When the subject comes up about creating more sustainable parks and walkways, there are old-world thinkers who gripe and complain that we don’t need them and then turn right around and wonder why so many people are in poor health or overweight. They can’t see the forest because there are no trees in their life. They drive their cars and trucks to point A and back to B and then point out that if they want a nice place to go, they’ll simply drive out of town. This philosophy was presented to me this week.

In so many words it was explained that no matter what we do here, we will always just be a redneck oil town. My immediate thought was “Yup, as long as people like you are here, it surely will be.” We live the life of electricity and gasoline. Remove either and you are on foot. You suddenly get an up close and personal look at the Nature you have conveniently ignored. On top of that you get to meet the people who have resided next to you for the last 10 years.

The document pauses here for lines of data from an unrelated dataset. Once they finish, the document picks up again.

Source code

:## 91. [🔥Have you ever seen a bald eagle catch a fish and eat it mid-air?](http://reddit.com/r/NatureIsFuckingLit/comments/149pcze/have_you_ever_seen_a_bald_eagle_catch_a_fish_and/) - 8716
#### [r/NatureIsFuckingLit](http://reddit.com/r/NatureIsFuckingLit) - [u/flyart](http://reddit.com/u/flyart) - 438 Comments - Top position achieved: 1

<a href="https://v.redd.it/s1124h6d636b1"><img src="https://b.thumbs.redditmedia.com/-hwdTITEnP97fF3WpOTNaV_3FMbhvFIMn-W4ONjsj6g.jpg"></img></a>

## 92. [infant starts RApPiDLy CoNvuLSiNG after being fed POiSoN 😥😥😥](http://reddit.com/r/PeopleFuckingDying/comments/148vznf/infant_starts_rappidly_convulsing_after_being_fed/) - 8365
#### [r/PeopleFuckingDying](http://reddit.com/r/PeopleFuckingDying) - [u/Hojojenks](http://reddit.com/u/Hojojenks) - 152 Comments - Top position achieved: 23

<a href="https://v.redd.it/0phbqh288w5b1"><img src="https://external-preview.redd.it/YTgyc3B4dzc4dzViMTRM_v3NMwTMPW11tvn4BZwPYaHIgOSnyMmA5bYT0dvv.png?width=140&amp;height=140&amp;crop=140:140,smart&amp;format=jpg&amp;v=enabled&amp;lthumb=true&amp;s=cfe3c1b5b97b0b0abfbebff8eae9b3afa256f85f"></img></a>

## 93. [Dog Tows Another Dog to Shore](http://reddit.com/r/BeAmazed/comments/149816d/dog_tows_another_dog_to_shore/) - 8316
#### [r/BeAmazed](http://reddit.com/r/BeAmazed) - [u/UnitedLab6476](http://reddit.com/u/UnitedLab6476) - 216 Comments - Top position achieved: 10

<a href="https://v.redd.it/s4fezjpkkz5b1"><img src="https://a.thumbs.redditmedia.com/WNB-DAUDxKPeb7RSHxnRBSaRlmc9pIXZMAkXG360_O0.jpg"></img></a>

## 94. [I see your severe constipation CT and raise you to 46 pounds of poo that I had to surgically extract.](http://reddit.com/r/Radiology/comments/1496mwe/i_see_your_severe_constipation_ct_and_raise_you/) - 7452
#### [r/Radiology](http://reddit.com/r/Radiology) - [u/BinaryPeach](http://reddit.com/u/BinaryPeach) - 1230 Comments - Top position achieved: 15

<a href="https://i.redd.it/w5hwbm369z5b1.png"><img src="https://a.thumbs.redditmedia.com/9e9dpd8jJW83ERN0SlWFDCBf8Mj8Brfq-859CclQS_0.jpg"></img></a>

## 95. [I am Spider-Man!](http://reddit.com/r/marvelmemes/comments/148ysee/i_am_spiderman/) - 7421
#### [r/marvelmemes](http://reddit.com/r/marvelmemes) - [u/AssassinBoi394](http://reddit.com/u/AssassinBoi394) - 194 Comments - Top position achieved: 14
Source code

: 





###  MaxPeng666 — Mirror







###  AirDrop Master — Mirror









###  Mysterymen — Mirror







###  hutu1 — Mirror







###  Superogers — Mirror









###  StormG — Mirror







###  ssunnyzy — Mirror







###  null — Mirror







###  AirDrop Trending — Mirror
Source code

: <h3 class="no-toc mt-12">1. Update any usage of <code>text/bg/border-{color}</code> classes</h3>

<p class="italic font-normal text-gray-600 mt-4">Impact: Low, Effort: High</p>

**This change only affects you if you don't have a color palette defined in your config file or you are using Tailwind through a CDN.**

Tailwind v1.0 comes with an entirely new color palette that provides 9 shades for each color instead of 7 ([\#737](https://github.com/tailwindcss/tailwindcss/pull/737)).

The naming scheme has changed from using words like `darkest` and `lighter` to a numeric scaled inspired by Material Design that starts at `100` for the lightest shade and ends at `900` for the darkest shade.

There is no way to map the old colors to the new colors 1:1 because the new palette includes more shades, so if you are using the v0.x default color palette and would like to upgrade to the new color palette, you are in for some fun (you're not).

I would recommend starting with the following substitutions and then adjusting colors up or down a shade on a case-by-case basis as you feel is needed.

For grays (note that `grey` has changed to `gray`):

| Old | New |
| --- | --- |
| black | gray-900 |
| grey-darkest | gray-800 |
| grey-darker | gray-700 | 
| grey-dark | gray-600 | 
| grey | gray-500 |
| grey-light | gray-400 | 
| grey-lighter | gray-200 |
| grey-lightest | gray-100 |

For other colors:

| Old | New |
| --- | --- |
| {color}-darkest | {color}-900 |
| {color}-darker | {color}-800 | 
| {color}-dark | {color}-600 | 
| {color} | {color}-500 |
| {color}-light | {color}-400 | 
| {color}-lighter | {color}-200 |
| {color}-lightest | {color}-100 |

I don’t want to live in a 1984-ish industrial complex, a slum, ghetto, or a place with cookie cutter tiny unimaginative parks. I also want the option to travel on foot and get a little shoe time instead of always thinking my vehicle is my only way to get around. Our waterways need the same consideration, where fish are edible, beach and coastline is recreational, and families can launch their canoes and kayaks on the creek or bayou and explore nature.
Ray Tallant fishing on the ship channel.
That old philosophy that every berry out there is to be eaten immediately needs to go with the wind. We as citizens have the responsibly to make life here better and we can’t do it without adjusting our way of seeing the possibilities.
.

3 comments:

Anonymous said...


Dear Bert,

Yeeeeaaaaahhhhh!!!!!

Your article in today's Sun should be REQUIRED reading for all Baytownians! It's WONDERFUL, and thanks for the Adopt-A-Site plug!

Keep 'em comin'!

Eleanor

Anonymous said...

Very thoughtful Bert. We all need to care more for Mother nature....Debi

Patrick N. said...

Well said, Bert!

Since I started diving a few years ago, I feel the same way about the reefs. It's astounding how little regard many divers have for such a precious system as the reef. We used to participate in Trash Fest each year, in which divers from all over would clean up the Comal River. The amount of trash we pulled out was horrifying.